● **Görev Metni A**
Kayıtların başından "fill at (1870, 410): present -> none" içeren satıra kadar her şeyi, iki uç dahil, her satır için bir dizgi olacak biçimde bir JSON listesine dönüştürün; boş satırları almayın.

● **Belge Alıntısı**

##########

29 Ağustos 2017 Salı

SAFRANBOLU Müze kentte ziyaret






Safranı gözdedir, ambarı silme,

Lokumu cevizli, baklava dilme,

Asmalı bağları, dört köşe bölme, 

Yolu hazdan geçer Safranbolu’nun. 

demiş şair.. Safranbolu ziyaretinden sonra,  tarihin içinden geçtiğinizi ve hazzın en yüksek demlerini yaşadığınızı anlayacaksınız.

Karadeniz'in uç noktalarına kadar gidelim diye karar vererek ilk durağımız Safranbolu'da Tabagoğlu Ahmet Bey Konağına vardık.

Safranbolu konağından sahibi Cengiz beyin tanıtımı

Eskiden booking.com üzerinden ayarladığımız gezilerimizi, bu sayfanın kapanması sebebiyle ETS üzerine ayarladık. ETS'den övgüleriyle dikkat çeken bu otele daha doğrusu konağa geldik.


Tabağ Ahmet Bey Konağı gerçekten de kalınması gereken güzel bir yer. Otelimize yerleştik ve  kendimizi küçük sokaklara attık.

##########

● **Görev Verileri**
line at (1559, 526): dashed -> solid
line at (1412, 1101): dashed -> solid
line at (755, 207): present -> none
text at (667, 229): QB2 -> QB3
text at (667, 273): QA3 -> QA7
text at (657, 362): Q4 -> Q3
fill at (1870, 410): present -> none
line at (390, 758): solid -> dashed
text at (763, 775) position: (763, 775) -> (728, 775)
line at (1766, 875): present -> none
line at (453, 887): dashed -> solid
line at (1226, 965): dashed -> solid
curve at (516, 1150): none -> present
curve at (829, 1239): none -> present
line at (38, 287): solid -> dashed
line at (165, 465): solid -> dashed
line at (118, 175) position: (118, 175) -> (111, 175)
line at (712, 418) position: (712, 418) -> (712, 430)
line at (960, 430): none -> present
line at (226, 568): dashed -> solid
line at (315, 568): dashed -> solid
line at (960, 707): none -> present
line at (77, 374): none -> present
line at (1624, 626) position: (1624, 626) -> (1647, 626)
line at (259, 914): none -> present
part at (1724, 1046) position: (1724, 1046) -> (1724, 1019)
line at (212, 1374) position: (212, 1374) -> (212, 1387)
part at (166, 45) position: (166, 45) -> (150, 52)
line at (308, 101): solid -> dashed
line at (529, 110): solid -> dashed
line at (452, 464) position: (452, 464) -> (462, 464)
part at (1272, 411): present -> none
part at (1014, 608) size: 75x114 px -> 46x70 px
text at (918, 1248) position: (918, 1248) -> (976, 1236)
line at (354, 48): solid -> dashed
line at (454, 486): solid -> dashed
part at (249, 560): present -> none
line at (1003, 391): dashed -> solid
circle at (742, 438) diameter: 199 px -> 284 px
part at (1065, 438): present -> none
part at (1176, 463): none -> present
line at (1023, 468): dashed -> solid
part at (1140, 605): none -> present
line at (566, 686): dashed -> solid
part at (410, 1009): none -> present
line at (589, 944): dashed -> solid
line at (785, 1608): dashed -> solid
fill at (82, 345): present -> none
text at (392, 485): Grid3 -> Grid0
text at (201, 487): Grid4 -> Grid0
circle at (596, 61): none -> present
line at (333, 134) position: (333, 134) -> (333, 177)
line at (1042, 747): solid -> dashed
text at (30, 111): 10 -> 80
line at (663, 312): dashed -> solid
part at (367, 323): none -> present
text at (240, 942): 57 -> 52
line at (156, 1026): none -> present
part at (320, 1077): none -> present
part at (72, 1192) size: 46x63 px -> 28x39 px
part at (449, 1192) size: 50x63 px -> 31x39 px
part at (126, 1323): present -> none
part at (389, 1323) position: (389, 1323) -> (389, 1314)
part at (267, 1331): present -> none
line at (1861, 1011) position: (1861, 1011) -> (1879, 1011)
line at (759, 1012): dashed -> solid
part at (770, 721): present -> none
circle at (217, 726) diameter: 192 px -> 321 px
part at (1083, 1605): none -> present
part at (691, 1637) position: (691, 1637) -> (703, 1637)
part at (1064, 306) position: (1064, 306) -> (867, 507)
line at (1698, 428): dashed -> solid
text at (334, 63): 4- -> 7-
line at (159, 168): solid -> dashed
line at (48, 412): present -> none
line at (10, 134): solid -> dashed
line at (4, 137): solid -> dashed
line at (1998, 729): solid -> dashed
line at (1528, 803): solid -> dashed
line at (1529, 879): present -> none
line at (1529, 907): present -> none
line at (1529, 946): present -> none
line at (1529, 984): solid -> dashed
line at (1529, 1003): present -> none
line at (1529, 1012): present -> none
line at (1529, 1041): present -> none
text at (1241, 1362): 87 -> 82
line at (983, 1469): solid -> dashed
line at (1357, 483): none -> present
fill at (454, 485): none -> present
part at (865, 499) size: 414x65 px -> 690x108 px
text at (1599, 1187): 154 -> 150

##########

● **Görev Metni B**
Safranbolu gezisi yazısında "demiş şair.. Safranbolu" sözlerinden "doğrusu konağa geldik." sözlerine kadar her şeyi yeniden yazın; bunu yaparken "booking.com" yerine "başka bir site" koyun.

● **Görev Çıktısı A**
[
  "line at (1559, 526): dashed -> solid",
  "line at (1412, 1101): dashed -> solid",
  "line at (755, 207): present -> none",
  "text at (667, 229): QB2 -> QB3",
  "text at (667, 273): QA3 -> QA7",
  "text at (657, 362): Q4 -> Q3",
  "fill at (1870, 410): present -> none"
]

● **Görev Çıktısı B**
demiş şair.. Safranbolu ziyaretinden sonra,  tarihin içinden geçtiğinizi ve hazzın en yüksek demlerini yaşadığınızı anlayacaksınız.

Karadeniz'in uç noktalarına kadar gidelim diye karar vererek ilk durağımız Safranbolu'da Tabagoğlu Ahmet Bey Konağına vardık.

Safranbolu konağından sahibi Cengiz beyin tanıtımı

Eskiden başka bir site üzerinden ayarladığımız gezilerimizi, bu sayfanın kapanması sebebiyle ETS üzerine ayarladık. ETS'den övgüleriyle dikkat çeken bu otele daha doğrusu konağa geldik.